🤖 AI Summary
This study addresses the challenge posed by “abstract language”—a highly dynamic and context-dependent form of Chinese internet subcultural discourse—to the comprehension and generation capabilities of large language models (LLMs). To systematically evaluate mainstream LLMs, the authors introduce Mouse, the first multi-task benchmark specifically designed for Chinese abstract language, encompassing six understanding and generation tasks. Evaluation combines LLM-as-a-judge scoring, human assessment, and error attribution analysis. Results reveal that current state-of-the-art models perform adequately only in contextual semantic understanding, while significantly underperforming on other tasks. The study also uncovers a notable misalignment between model judgments and human values. The code and dataset are publicly released to foster further research in this domain.
📝 Abstract
While large language models (LLMs) have achieved remarkable success in general language tasks, their performance on Chouxiang Language, a representative subcultural language in the Chinese internet context, remains largely unexplored. In this paper, we introduce Mouse, a specialized benchmark designed to evaluate the capabilities of LLMs on NLP tasks involving Chouxiang Language across six tasks.

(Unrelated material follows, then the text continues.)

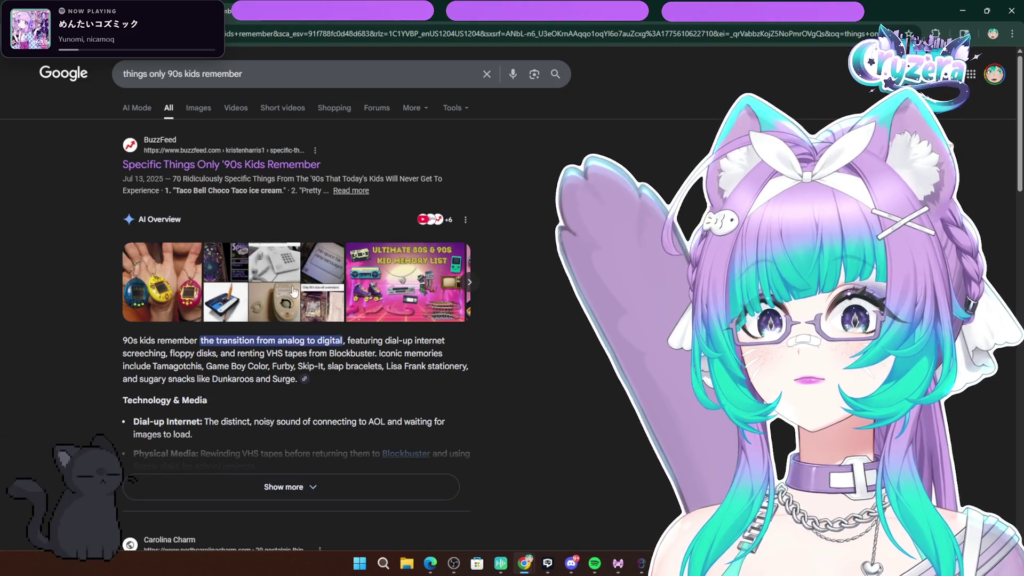
Look through the Reddit thread about remembering the 90s, then return to the Google results
{"action": "scroll", "coordinate": [272, 293], "scroll_direction": "down", "scroll_amount": 5}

Experimental results show that, current state-of-the-art (SOTA) LLMs exhibit clear limitations on multiple tasks, while performing well on tasks that involve contextual semantic understanding. In addition, we further discuss the reasons behind the generally low performance of SOTA LLMs on Chouxiang Language, examine whether the LLM-as-a-judge approach adopted for translation tasks aligns with human judgments and values, and analyze the key factors that influence Chouxiang translation. Our study aims to promote further research in the NLP community on multicultural integration and the dynamics of evolving internet languages. Our code and data are publicly available.